A faithful copy of each entry below is expected, with the images removed.

═══ DATA PROVIDED ═══

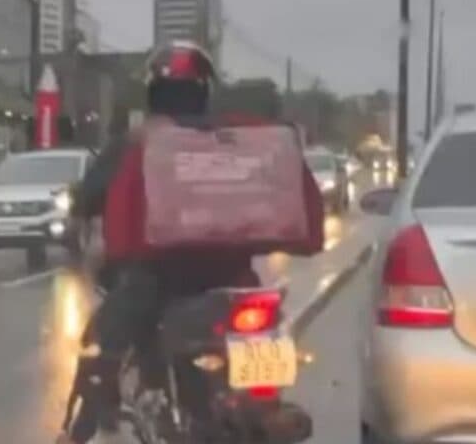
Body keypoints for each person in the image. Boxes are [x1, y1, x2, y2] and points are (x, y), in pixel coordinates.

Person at [56, 41, 324, 444]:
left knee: (102, 344)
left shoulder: (137, 141)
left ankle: (77, 434)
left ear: (152, 91)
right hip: (235, 278)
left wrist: (85, 207)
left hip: (159, 279)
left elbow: (89, 194)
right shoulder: (233, 137)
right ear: (204, 90)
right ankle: (262, 411)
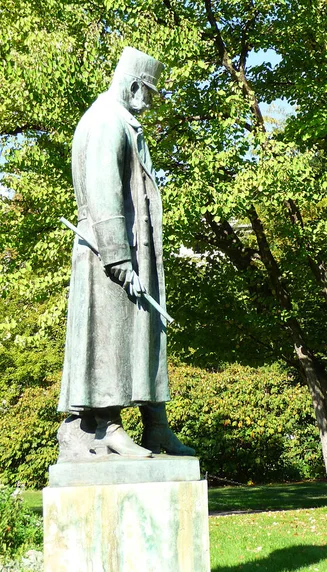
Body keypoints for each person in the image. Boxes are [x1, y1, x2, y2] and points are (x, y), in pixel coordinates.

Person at [58, 46, 194, 459]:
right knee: (110, 339)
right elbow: (104, 192)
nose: (151, 103)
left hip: (133, 252)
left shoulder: (119, 120)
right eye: (149, 93)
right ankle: (106, 427)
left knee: (145, 335)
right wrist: (118, 257)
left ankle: (157, 426)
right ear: (134, 86)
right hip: (109, 253)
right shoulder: (105, 121)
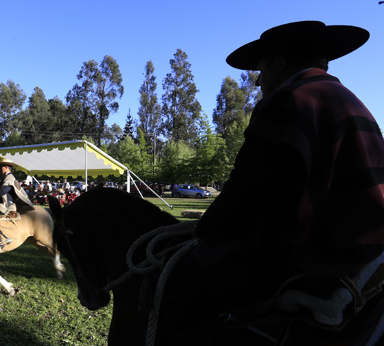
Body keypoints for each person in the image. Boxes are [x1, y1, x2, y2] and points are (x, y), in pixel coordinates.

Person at [157, 21, 384, 344]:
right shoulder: (354, 101)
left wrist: (205, 230)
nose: (258, 81)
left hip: (320, 255)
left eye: (260, 70)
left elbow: (246, 192)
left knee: (180, 281)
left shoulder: (287, 99)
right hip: (370, 251)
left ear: (279, 64)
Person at [0, 159, 34, 255]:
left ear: (6, 167)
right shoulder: (6, 177)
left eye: (1, 167)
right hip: (0, 202)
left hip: (5, 204)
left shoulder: (9, 178)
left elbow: (2, 191)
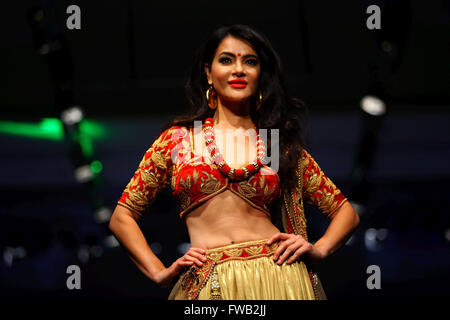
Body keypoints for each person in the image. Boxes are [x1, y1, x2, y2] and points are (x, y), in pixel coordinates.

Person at [109, 24, 359, 300]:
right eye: (226, 60)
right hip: (208, 282)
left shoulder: (274, 145)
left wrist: (320, 248)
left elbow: (346, 212)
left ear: (259, 74)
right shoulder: (178, 141)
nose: (238, 69)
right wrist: (158, 272)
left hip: (279, 279)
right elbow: (122, 217)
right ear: (208, 72)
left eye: (250, 62)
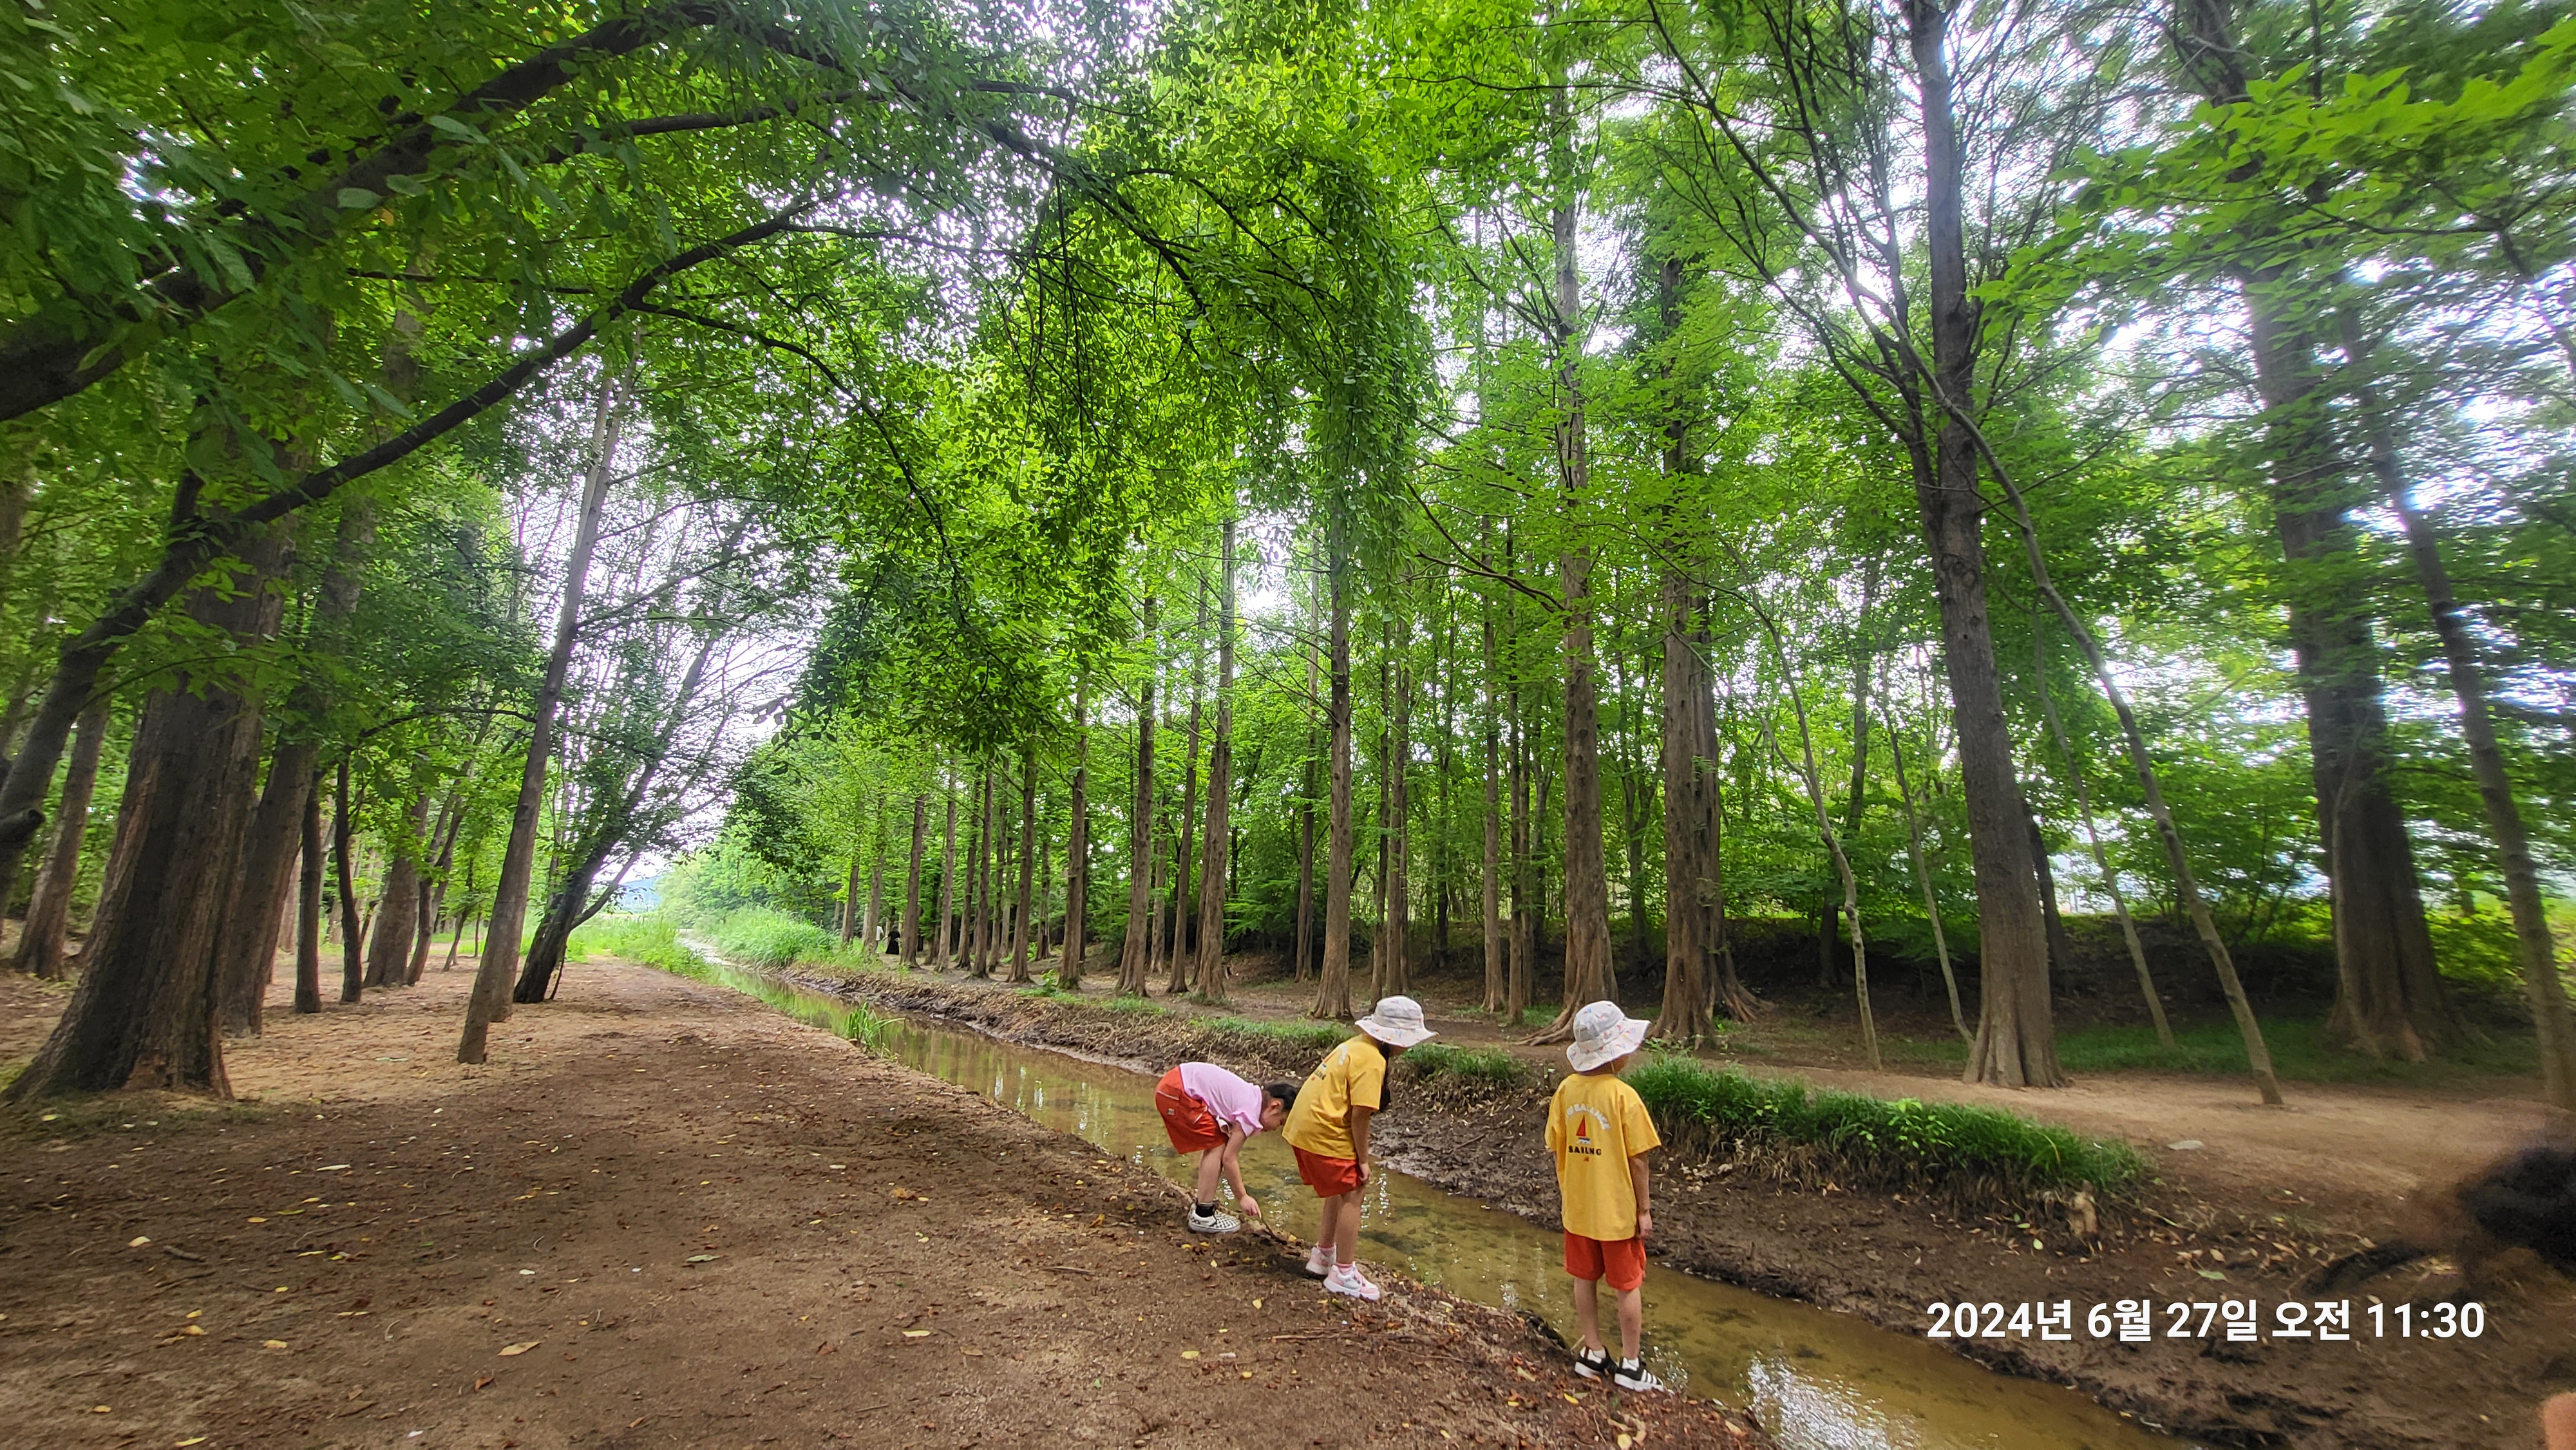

═══

> [ANSWER SPACE]
Body keypoints for each person in the image. Boxes are [x1, y1, x2, y2] and points are (x, y), in pixel coordinates.

Person at [56, 41, 324, 444]:
left knee: (102, 344)
left shoulder: (137, 141)
left ankle: (77, 434)
left ear: (152, 91)
right hip: (235, 278)
left wrist: (85, 207)
left hip: (159, 279)
left elbow: (89, 194)
right shoulder: (233, 137)
right ear: (204, 90)
right ankle: (262, 411)
Body keypoints for each person in the image. Boxes are [x1, y1, x2, y2] and points are (x, y), in pixel coordinates.

Person at [58, 46, 194, 459]:
right knee: (110, 339)
right elbow: (104, 192)
nose: (151, 103)
left hip: (133, 252)
left shoulder: (119, 120)
right eye: (149, 93)
right ankle: (106, 427)
left knee: (145, 335)
right wrist: (118, 257)
left ankle: (157, 426)
right ear: (134, 86)
right hip: (109, 253)
right shoulder: (105, 121)
Body keypoints for each person in the image. Boxes are [x1, y1, x2, y2] and points are (x, y), in pixel coordinates.

Person at [157, 21, 384, 344]:
right shoulder: (354, 101)
left wrist: (205, 230)
nose: (258, 81)
left hip: (320, 255)
left eye: (260, 70)
left elbow: (246, 192)
left knee: (180, 281)
left shoulder: (287, 99)
right hip: (370, 251)
left ear: (279, 64)
Person at [0, 159, 34, 255]:
left ear: (6, 167)
right shoulder: (6, 177)
left eye: (1, 167)
right hip: (0, 202)
left hip: (5, 204)
left shoulder: (9, 178)
left elbow: (2, 191)
Body keypoints for each person in the image. Boxes are [x1, y1, x2, y2] and points are (x, y), in pixel coordinates.

Person at [109, 24, 359, 300]:
right eye: (226, 60)
right hip: (208, 282)
left shoulder: (274, 145)
left wrist: (320, 248)
left elbow: (346, 212)
left ear: (259, 74)
right shoulder: (178, 141)
nose: (238, 69)
right wrist: (158, 272)
left hip: (279, 279)
right elbow: (122, 217)
right ear: (208, 72)
left eye: (250, 62)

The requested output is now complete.